It’s been a while since I’ve done any writing. I’ve been busy with all sorts of things the last few months–big remodel of the house (inside and out), traveled to the UK for two weeks, back and forth to the mountains a few times–oh, yeah, got married! Here’s a bit of fiction to start knocking the rust off.
My grandfather lived in a pleasant suburban neighborhood. After Grandma died, he spent the next year or so having some pretty drastic remodeling done to the house. It seemed to me at times that it was as if he were creating for himself a place completely different from the home they had shared for decades, yet in the same place. Here and there were mementos of their life together—photographs, knickknacks, some furniture. Whole rooms became more “manly” while the house as a whole retained the practical, ordered domestication that were my grandmother’s strengths as a homemaker.
We saw him fairly often. He had come to our school events and family gatherings, and my parents and then my wife and I invited him to our home just as we went to his, but it wasn’t quite the same. Most of the time he merely watched us going through the motions of our lives without comment.
I went to see him the other day when I had some time during a lull at work. Now and then I’d drop in on him just to see how he was getting along. The front door was open, so instead of ringing the bell as I usually did, I let myself in. I knew I would find him on the screened-in porch in back, his favorite room in the house.
It was rare that I ever caught him off guard, but when I came to the open doorway to the porch, he didn’t seem to know that I was there. Mere feet away, I watched him for a moment before saying “Hello.”
I have seen my grandfather cry on numerous occasions: birthdays, graduations, weddings, funerals, or simply when memory brings the past to the surface. He’s always been sentimental. Sometimes just singing “The National Anthem” can bring him to tears because he says he pays attention to the words and thinks about the circumstances of its origins and the too many battles that have been fought since then, and the too many lives lost or changed forever. He’s never ashamed to show his emotions. For some it’s a sign of weakness. To me, my grandfather’s tears are evidence of an enormous strength of heart.

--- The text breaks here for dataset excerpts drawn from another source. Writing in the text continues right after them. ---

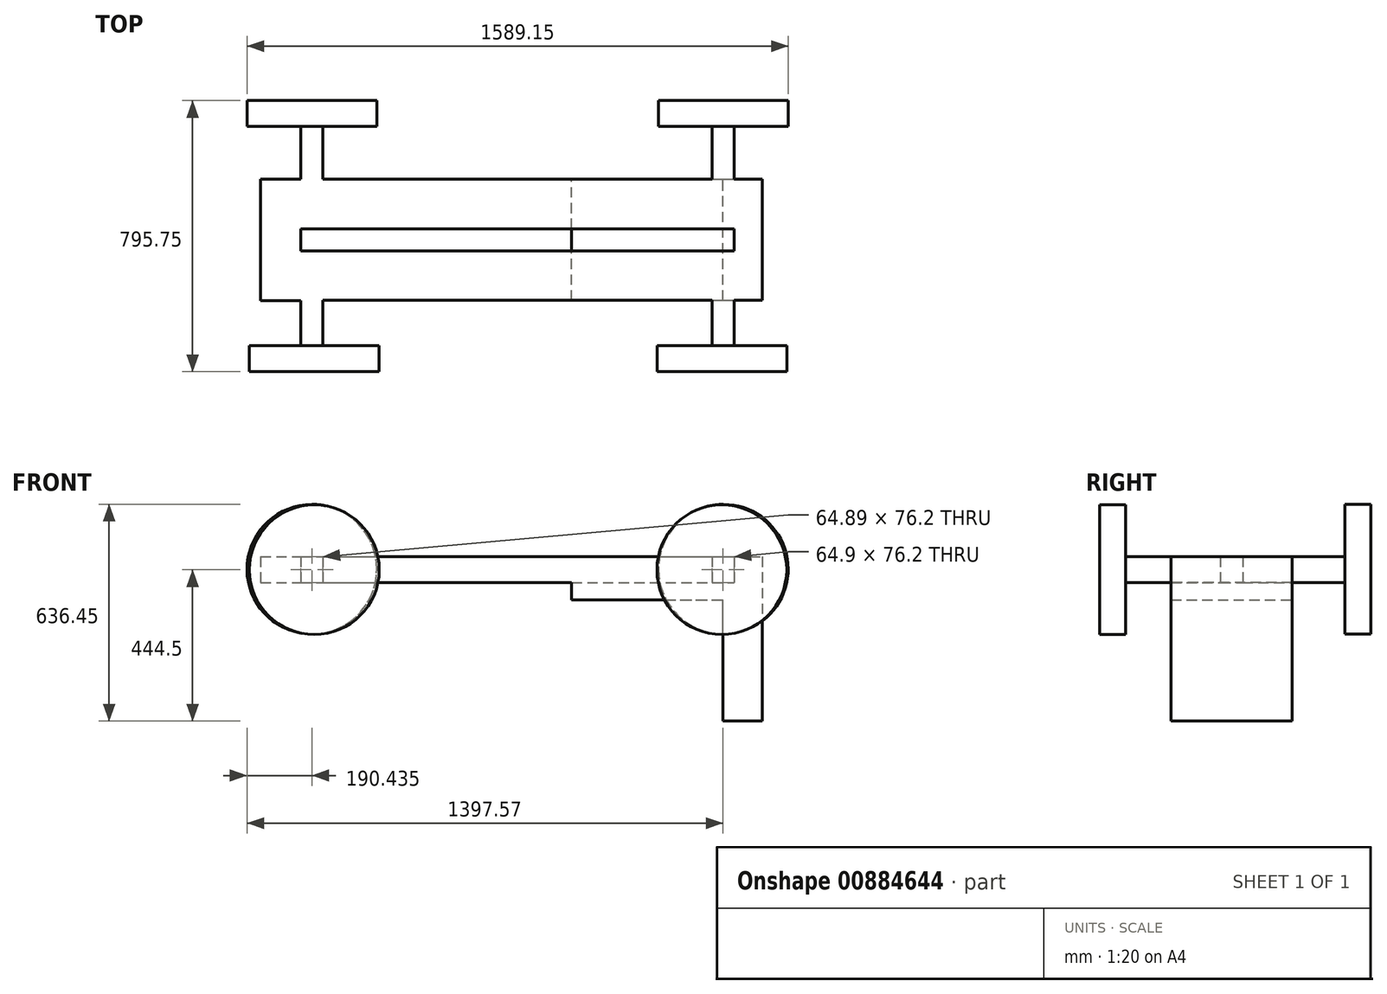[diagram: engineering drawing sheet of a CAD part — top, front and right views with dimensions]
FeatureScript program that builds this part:
annotation { "Feature Type Name" : "Feature", "Feature Type Description" : "" }
export const myFeature = defineFeature(function(context is Context, id is Id, definition is map)
    precondition{}
    {
        {
            var Q0;
            Q0=qCreatedBy(makeId("Top.planeOp"),FACE);
            var sketch = newSketch(context, id + "F0", { "sketchPlane" : qUnion([Q0])});
            skLineSegment(sketch, "E0.bottom", {"start": v(112.53, -27.8) * mm, "end": v(1403, -27.8) * mm});
            skLineSegment(sketch, "E0.top", {"start": v(-70.2, 327.8) * mm, "end": v(1403, 327.8) * mm});
            skLineSegment(sketch, "E0.right", {"start": v(1403, -27.8) * mm, "end": v(1403, 327.8) * mm});
            skLineSegment(sketch, "E1.bottom", {"start": v(47.64, -160.7) * mm, "end": v(112.53, -160.7) * mm});
            skLineSegment(sketch, "E1.top", {"start": v(47.64, 482.66) * mm, "end": v(112.53, 482.66) * mm});
            skLineSegment(sketch, "E1.left", {"start": v(47.64, -160.7) * mm, "end": v(47.64, 482.66) * mm});
            skLineSegment(sketch, "E1.right", {"start": v(112.53, -160.7) * mm, "end": v(112.53, 482.66) * mm});
            skLineSegment(sketch, "E2.bottom", {"start": v(539.4, -27.8) * mm, "end": v(539.4, -27.8) * mm});
            skLineSegment(sketch, "E2.top", {"start": v(539.4, 327.8) * mm, "end": v(666.4, 327.8) * mm});
            skLineSegment(sketch, "E3.left", {"start": v(632, -27.8) * mm, "end": v(632, 327.8) * mm});
            skLineSegment(sketch, "E3.right", {"start": v(710.85, -27.8) * mm, "end": v(710.85, 327.8) * mm});
            skPoint(sketch, "E4.orphan", {"position": v(632, -160.7) * mm});
            skPoint(sketch, "E5.orphan", {"position": v(710.85, 482.66) * mm});
            skLineSegment(sketch, "E6.bottom", {"start": v(1254.77, -160.7) * mm, "end": v(1319.67, -160.7) * mm});
            skLineSegment(sketch, "E6.top", {"start": v(1254.77, 482.66) * mm, "end": v(1319.67, 482.66) * mm});
            skLineSegment(sketch, "E6.left", {"start": v(1254.77, -160.7) * mm, "end": v(1254.77, 482.66) * mm});
            skLineSegment(sketch, "E6.right", {"start": v(1319.67, -160.7) * mm, "end": v(1319.67, 482.66) * mm});
            skLineSegment(sketch, "E7.bottom", {"start": v(-70.2, 117.55) * mm, "end": v(1403, 117.55) * mm});
            skLineSegment(sketch, "E7.top", {"start": v(-70.2, 182.44) * mm, "end": v(1403, 182.44) * mm});
            skLineSegment(sketch, "E7.left", {"start": v(-70.2, 117.55) * mm, "end": v(-70.2, 182.44) * mm});
            skPoint(sketch, "E7.middle", {"position": v(710.85, 150) * mm});
            skLineSegment(sketch, "E8", {"start": v(-70.2, 327.8) * mm, "end": v(-70.2, -28.36) * mm});
            skLineSegment(sketch, "E9", {"start": v(-70.2, -28.36) * mm, "end": v(47.64, -28.36) * mm});
            skPoint(sketch, "E7.right.end.orphan", {"position": v(1491.9, 182.44) * mm});
            skPoint(sketch, "E7.right.start.orphan", {"position": v(1491.9, 117.55) * mm});
            skSolve(sketch);
        }
        {
            var Q0;
            Q0 = qSketchRegion(id + "F0", true);
            extrude(context, id + "F1", {"entities" : qUnion([Q0]), "depth" : 76.2 * mm, "offsetDistance" : 25.4 * mm});
        }
        {
            var Q0;
            Q0=makeQuery(id+"F1.opExtrude","SWEPT_FACE",FACE,{"disambiguationData":[OSD([sQuery(id+"F0.wireOp",EDGE,"E1.top")])]});
            var sketch = newSketch(context, id + "F2", { "sketchPlane" : qUnion([Q0])});
            skCircle(sketch, "E10", {"center": v(-80.15, 39.55) * mm, "radius": 190.5 * mm});
            skCircle(sketch, "E11", {"center": v(-1288.3, 39.55) * mm, "radius": 190.5 * mm});
            skSolve(sketch);
        }
        {
            var Q0;
            Q0 = qSketchRegion(id + "F2", true);
            extrude(context, id + "F3", {"entities" : qUnion([Q0]), "operationType" : NewBodyOperationType.ADD, "depth" : 76.2 * mm, "offsetDistance" : 25.4 * mm});
        }
        {
            var Q0;
            Q0=makeQuery(id+"F1.opExtrude","SWEPT_FACE",FACE,{"disambiguationData":[OSD([sQuery(id+"F0.wireOp",EDGE,"E6.bottom")])]});
            var sketch = newSketch(context, id + "F4", { "sketchPlane" : qUnion([Q0])});
            skCircle(sketch, "E12", {"center": v(1283.8, 38.1) * mm, "radius": 190.5 * mm});
            skPoint(sketch, "E12.centerSnap0", {"position": v(1254.77, 38.1) * mm});
            skCircle(sketch, "E13", {"center": v(87.33, 38.1) * mm, "radius": 190.5 * mm});
            skSolve(sketch);
        }
        {
            var Q0;
            Q0 = qSketchRegion(id + "F4", true);
            extrude(context, id + "F5", {"entities" : qUnion([Q0]), "operationType" : NewBodyOperationType.ADD, "depth" : 76.2 * mm, "offsetDistance" : 25.4 * mm});
        }
        {
            var Q0;
            Q0=makeQuery(id+"F1.opExtrude","CAP_FACE",FACE,{"disambiguationData":[OSD([sQuery(id+"F0.wireOp",EDGE,"E0.bottom"),sQuery(id+"F0.wireOp",EDGE,"E0.top"),sQuery(id+"F0.wireOp",EDGE,"E0.right"),sQuery(id+"F0.wireOp",EDGE,"E1.bottom"),sQuery(id+"F0.wireOp",EDGE,"E1.top"),sQuery(id+"F0.wireOp",EDGE,"E1.left"),sQuery(id+"F0.wireOp",EDGE,"E1.right"),sQuery(id+"F0.wireOp",EDGE,"E2.top"),sQuery(id+"F0.wireOp",EDGE,"E6.bottom"),sQuery(id+"F0.wireOp",EDGE,"E6.top"),sQuery(id+"F0.wireOp",EDGE,"E6.left"),sQuery(id+"F0.wireOp",EDGE,"E6.right"),sQuery(id+"F0.wireOp",EDGE,"E7.bottom"),sQuery(id+"F0.wireOp",EDGE,"E7.top"),sQuery(id+"F0.wireOp",EDGE,"E7.right"),sQuery(id+"F0.wireOp",EDGE,"E8"),sQuery(id+"F0.wireOp",EDGE,"E9")])],"isStart":true});
            var sketch = newSketch(context, id + "F6", { "sketchPlane" : qUnion([Q0])});
            skLineSegment(sketch, "E14.bottom", {"start": v(1403, 27.8) * mm, "end": v(842.9, 27.8) * mm});
            skLineSegment(sketch, "E14.top", {"start": v(1403, -327.8) * mm, "end": v(842.9, -327.8) * mm});
            skLineSegment(sketch, "E14.left", {"start": v(1403, 27.8) * mm, "end": v(1403, -327.8) * mm});
            skLineSegment(sketch, "E14.right", {"start": v(842.9, 27.8) * mm, "end": v(842.9, -327.8) * mm});
            skSolve(sketch);
        }
        {
            var Q0;
            Q0 = qSketchRegion(id + "F6", true);
            extrude(context, id + "F7", {"entities" : qUnion([Q0]), "operationType" : NewBodyOperationType.ADD, "depth" : 50.8 * mm, "offsetDistance" : 25.4 * mm});
        }
        {
            var Q0;
            Q0=makeQuery(id+"F7.opExtrude","CAP_FACE",FACE,{"disambiguationData":[OSD([sQuery(id+"F6.wireOp",EDGE,"E14.bottom"),sQuery(id+"F6.wireOp",EDGE,"E14.top"),sQuery(id+"F6.wireOp",EDGE,"E14.left"),sQuery(id+"F6.wireOp",EDGE,"E14.right")])],"isStart":false});
            var sketch = newSketch(context, id + "F8", { "sketchPlane" : qUnion([Q0])});
            skLineSegment(sketch, "E15.bottom", {"start": v(1403, 27.8) * mm, "end": v(1287.06, 27.8) * mm});
            skLineSegment(sketch, "E15.top", {"start": v(1403, -327.8) * mm, "end": v(1287.06, -327.8) * mm});
            skLineSegment(sketch, "E15.left", {"start": v(1403, 27.8) * mm, "end": v(1403, -327.8) * mm});
            skLineSegment(sketch, "E15.right", {"start": v(1287.06, 27.8) * mm, "end": v(1287.06, -327.8) * mm});
            skSolve(sketch);
        }
        {
            var Q0;
            Q0 = qSketchRegion(id + "F8", true);
            extrude(context, id + "F9", {"entities" : qUnion([Q0]), "operationType" : NewBodyOperationType.ADD, "depth" : 355.6 * mm, "offsetDistance" : 25.4 * mm});
        }
    });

That afternoon he sat there on his porch—an addition he said he and Grandma had talked about for years. He held an old coffee cup, but was obviously lost in thought and reminiscence as the tears streamed down his weathered cheeks.
“Hello, boy,” he said, without looking at me.
“Hey, Gramps. What’s up? Everything OK?”
“Sure. Sure. Just remembering.”
“Whatcha drinkin’ this afternoon?”
“Sipping on the Past mixed with Today and Tomorrow. It’s a good drink, but you have to be as old as I am to really appreciate it.”
The philosopher….
“Ha. Sounds pretty strong. Sure you can handle it?”
“Son, it’s the best drink you can have. I hope you get to have a cup now and then. But you have to be ready for it.”
“Why’s that?”
“It’s the ultimate ‘bitter-sweet’ drink. Think of the best moments of your life and how you felt. Pure elation. So much joy you didn’t think you could contain yourself. You know, the day you proposed and she said ‘Yes.’ Your wedding day. When you found out you were going to be a daddy and then the days your kids were born. Days like that.”
“Then mix in how you felt on your worst days. You might find those emotions easier to remember than the good ones for some reason. You’re too young to have had very many. Maybe when your old dog died. And I know you took it hard when Grandma passed.”
“That’s the mix in this cup. Now and then, no matter what I’m doing, sometimes I can taste it. The new good times bring back the memories of older good times, and often the good and bad get mixed together because they’re related. I can’t watch your kids playing ball or opening presents without seeing Grandma there and hearing her comment on the play or the excitement.”
“Gramps, I’m sorry you get so down. Wish I could help.”
“Oh, don’t be sorry for me. As long as there is something in this cup, it means I’m still alive to see and do more even if there are the bad times with the good. When I’m tasting only the bad, I stop and remember the good and it makes the drink a bit sweeter. When I’m enjoying the good, sometimes a hint of the bad helps me to appreciate the good even more.”
“You have to pay attention, though, so you don’t spill any of it,” he grinned.
“So. What have those ornery kids of yours been up to this week?”